For these reasons, the field of natural language processing (NLP) emerged in tandem with the earliest developments in artificial intelligence. Indeed, initial work on the NLP problem of machine translation, including the famous Georgetown-IBM demonstration in 1954, slightly preceded the coining of the term “artificial intelligence” in 1956.3 In this essay, I give a brief outline of the history of natural language processing. I then describe the dramatic recent developments in NLP coming from the use of large artificial neural network models trained on very large amounts of data. I trace the dramatic progress that has been made in building effective NLP systems using these techniques, and conclude with some thoughts on what these models achieve and where things will head next.

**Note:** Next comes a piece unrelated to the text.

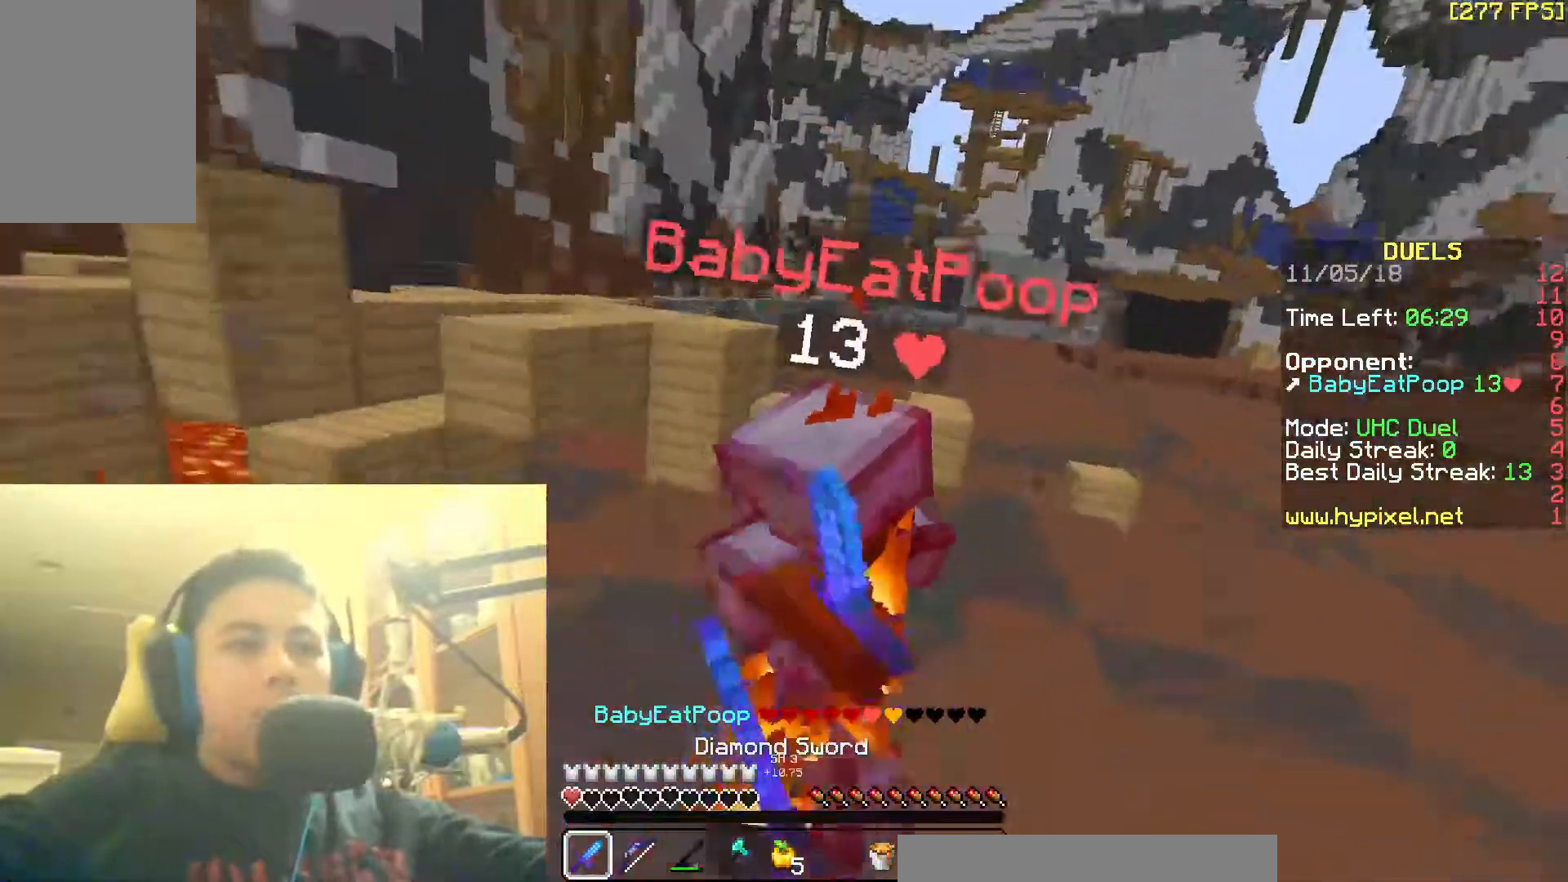
{"keys": ["w"], "mouse": [], "events": [[17, "mouse_left", "down"], [67, "d", "up"], [67, "mouse_left", "up"], [167, "d", "down"], [167, "s", "up"], [217, "mouse_left", "down"], [267, "w", "down"], [417, "d", "up"], [467, "mouse_left", "up"]]}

The history of natural language processing until now can be roughly divided into four eras. The first era runs from 1950 to 1969. NLP research began as research in machine translation. It was imagined that translation could quickly build on the great successes of computers in code breaking during World War II. On both sides of the Cold War, researchers sought to develop systems capable of translating the scientific output of other nations. Yet, at the beginning of this era, almost nothing was known about the structure of human language, artificial intelligence, or machine learning. The amount of computation and data available was, in retrospect, comically small. Although initial systems were promoted with great fanfare, the systems provided little more than word-level translation lookups and some simple, not very principled rule-based mechanisms to deal with the inflectional forms of words (morphology) and word order.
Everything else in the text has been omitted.